Sebelumnya saya punya Instagram namanya @tanyajawab_ux dengan nama backingnya UX Change. Saat itu saya sengaja pakai nama UX biar to the point. Itu pun keinspirasi dari influencer-influencer luar yang mulai rame bikin konten desain di Instagram, tapi memang bau-baunya pada kaya marketing sih kalau di Instagram itu, beda dengan newsletter memang. Cuma saat itu kayanya designer-designer luar yang idealis belum pada bikin newsletter, belum banyak. Nah, mumpung di Indo belum banyak juga saat itu yang bikin Instagram desain, jadi saya coba buat, lagian udah biasa buat di @InfoDKV juga sebelumnya di Twitter. Namun sesuai dugaan kini semakin banyak dalam waktu singkat konten kreator design dan UX di lokal pun. Itu udah pastilah seiring waktu berjalan, ya bukan karena saya juga dong, mereka pasti tahu di luar mulai banyak influencer yang bikin konten desain di Instagram dan pasti pergerakannya cepat untuk mengikuti.

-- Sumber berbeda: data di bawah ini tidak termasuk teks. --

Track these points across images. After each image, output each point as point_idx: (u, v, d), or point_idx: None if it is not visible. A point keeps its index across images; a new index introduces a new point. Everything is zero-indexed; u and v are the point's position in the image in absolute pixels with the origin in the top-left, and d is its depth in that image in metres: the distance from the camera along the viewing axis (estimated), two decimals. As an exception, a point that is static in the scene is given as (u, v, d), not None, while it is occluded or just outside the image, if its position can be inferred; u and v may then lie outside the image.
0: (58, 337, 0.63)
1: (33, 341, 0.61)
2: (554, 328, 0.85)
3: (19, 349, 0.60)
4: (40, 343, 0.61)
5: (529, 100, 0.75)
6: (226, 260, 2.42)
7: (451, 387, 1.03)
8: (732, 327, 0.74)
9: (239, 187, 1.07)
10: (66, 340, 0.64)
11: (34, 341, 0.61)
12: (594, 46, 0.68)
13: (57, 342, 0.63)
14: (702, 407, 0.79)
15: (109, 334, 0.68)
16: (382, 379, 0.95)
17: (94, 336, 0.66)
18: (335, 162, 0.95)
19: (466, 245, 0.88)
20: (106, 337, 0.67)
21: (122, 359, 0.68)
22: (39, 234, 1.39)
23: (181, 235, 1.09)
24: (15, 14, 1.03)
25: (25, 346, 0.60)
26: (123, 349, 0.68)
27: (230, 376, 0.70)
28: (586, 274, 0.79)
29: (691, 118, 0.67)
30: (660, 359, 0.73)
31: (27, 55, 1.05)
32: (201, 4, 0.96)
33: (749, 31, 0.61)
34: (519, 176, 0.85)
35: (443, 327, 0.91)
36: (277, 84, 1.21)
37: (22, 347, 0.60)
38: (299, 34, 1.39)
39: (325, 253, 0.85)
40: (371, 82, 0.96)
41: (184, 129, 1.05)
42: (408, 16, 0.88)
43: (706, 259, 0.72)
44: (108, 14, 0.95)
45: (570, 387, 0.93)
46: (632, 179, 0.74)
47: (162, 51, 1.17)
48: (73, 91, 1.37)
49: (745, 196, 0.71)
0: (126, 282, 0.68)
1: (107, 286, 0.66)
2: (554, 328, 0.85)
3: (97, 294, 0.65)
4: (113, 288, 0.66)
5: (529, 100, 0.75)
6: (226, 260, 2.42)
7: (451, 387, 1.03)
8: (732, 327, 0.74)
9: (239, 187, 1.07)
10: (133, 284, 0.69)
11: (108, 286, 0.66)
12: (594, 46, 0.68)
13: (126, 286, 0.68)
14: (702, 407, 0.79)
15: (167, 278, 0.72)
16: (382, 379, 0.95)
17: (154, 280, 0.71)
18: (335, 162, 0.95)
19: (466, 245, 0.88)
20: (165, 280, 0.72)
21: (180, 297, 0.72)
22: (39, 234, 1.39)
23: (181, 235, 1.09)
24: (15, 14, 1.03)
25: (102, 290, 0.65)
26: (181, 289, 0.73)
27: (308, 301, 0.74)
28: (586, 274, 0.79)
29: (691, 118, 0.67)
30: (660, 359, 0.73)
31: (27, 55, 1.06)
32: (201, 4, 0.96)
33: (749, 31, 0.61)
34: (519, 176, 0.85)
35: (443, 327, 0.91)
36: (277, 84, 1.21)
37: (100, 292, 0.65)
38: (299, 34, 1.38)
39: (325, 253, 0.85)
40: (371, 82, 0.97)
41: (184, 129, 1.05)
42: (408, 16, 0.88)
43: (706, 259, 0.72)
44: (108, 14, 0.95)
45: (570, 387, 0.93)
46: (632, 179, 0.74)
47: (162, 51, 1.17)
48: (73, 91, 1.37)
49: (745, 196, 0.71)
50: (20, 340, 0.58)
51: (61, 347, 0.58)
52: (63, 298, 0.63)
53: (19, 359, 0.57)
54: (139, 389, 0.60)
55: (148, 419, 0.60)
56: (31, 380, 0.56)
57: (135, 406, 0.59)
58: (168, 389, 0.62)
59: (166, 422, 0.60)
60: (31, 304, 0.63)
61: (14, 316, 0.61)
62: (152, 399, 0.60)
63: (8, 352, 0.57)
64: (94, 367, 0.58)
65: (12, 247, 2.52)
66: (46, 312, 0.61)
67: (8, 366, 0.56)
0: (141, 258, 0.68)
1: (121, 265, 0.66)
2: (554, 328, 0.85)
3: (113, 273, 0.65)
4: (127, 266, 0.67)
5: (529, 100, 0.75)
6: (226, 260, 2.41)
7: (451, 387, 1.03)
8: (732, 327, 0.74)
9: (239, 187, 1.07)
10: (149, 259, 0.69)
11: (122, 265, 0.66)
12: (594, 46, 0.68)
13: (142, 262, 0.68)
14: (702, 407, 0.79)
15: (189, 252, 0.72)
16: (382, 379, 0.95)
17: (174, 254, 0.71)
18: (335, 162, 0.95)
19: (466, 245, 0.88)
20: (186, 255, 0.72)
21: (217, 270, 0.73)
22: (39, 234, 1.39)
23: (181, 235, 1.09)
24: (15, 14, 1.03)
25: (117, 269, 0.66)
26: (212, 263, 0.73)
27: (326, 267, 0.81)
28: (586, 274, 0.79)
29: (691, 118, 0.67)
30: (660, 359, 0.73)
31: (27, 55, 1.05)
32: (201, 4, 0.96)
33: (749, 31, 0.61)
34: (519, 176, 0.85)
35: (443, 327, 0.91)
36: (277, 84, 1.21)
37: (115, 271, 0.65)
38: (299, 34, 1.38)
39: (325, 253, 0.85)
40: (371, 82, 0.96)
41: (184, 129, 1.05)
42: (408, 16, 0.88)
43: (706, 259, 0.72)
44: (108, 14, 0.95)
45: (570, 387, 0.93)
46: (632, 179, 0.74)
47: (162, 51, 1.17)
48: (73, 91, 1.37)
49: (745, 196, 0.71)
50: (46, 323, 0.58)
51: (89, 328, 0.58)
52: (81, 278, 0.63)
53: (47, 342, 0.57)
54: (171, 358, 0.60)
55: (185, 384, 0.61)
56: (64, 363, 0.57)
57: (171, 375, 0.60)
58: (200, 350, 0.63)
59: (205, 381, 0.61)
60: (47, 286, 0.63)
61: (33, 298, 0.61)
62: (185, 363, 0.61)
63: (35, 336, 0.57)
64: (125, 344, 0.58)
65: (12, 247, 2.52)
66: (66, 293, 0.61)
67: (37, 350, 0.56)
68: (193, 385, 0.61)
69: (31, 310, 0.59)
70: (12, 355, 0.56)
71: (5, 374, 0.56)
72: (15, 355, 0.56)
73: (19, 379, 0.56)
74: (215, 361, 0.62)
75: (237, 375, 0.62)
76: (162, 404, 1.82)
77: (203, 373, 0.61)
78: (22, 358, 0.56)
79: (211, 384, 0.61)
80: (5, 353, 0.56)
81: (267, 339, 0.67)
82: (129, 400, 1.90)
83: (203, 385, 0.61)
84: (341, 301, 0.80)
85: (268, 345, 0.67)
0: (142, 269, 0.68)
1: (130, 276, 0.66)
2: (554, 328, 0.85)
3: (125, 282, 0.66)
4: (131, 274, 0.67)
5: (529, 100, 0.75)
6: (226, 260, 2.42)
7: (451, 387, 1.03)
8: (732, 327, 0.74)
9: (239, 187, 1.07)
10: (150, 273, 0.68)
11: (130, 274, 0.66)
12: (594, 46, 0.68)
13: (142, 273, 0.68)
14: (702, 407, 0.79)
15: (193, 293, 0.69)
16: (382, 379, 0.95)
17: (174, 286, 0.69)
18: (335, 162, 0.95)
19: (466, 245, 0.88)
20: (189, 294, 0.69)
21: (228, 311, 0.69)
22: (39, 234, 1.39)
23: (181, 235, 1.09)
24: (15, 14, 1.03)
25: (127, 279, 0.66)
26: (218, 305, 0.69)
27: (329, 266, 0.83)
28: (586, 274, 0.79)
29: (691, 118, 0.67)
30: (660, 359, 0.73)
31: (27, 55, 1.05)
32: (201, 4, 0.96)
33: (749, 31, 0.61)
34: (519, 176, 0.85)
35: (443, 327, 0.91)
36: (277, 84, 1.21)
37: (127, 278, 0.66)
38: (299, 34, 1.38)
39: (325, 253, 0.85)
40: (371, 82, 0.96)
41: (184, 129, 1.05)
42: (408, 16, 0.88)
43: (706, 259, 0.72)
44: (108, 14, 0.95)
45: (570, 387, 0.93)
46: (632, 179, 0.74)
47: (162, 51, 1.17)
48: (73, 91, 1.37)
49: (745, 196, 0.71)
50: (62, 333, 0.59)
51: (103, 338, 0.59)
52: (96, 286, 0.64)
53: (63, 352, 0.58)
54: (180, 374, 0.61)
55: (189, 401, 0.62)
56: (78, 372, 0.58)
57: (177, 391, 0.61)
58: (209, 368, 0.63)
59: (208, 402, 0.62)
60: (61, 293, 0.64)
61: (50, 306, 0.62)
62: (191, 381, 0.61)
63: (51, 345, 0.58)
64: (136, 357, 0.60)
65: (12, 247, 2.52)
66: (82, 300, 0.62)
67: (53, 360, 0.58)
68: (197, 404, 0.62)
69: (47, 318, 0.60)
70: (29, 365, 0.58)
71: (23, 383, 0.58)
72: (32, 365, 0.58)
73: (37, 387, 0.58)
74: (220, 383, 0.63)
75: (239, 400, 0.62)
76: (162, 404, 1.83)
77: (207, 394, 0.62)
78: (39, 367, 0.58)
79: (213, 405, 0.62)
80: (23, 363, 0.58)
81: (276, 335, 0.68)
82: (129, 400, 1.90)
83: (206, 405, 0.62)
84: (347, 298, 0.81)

Memang di Instagram itu seru, dikasih konsep doodle aja followers langsung rame both untuk akun tanyajawab UX dan Info DKV. Dalam sebulan tumbuh 7 ribu dan 9 ribu followers asli. Jadi awalnya kedua akun ini seribuan followersnya. Dan tentu menggambar doodle itu sangat menguras tenaga dan waktu, belum lagi saya pengen konsep isinya ngga standar, atau ngga copas dari Google. Jadi benar-benar berdasarkan pengalaman. Walaupun saya ngga nyari karir karena kondisi berkeluarga, dan alasan lainnya, pengalaman saya termasuk ‘kelamaan’, jadi ada aja yang bisa dituangkan tanpa harus googling. Namun seiring waktu berjalan, anak-anak muda pun makin banyak pengalamannya, toh, walaupun yang pengalamannya bagus kayanya malah ngga bikin hehe…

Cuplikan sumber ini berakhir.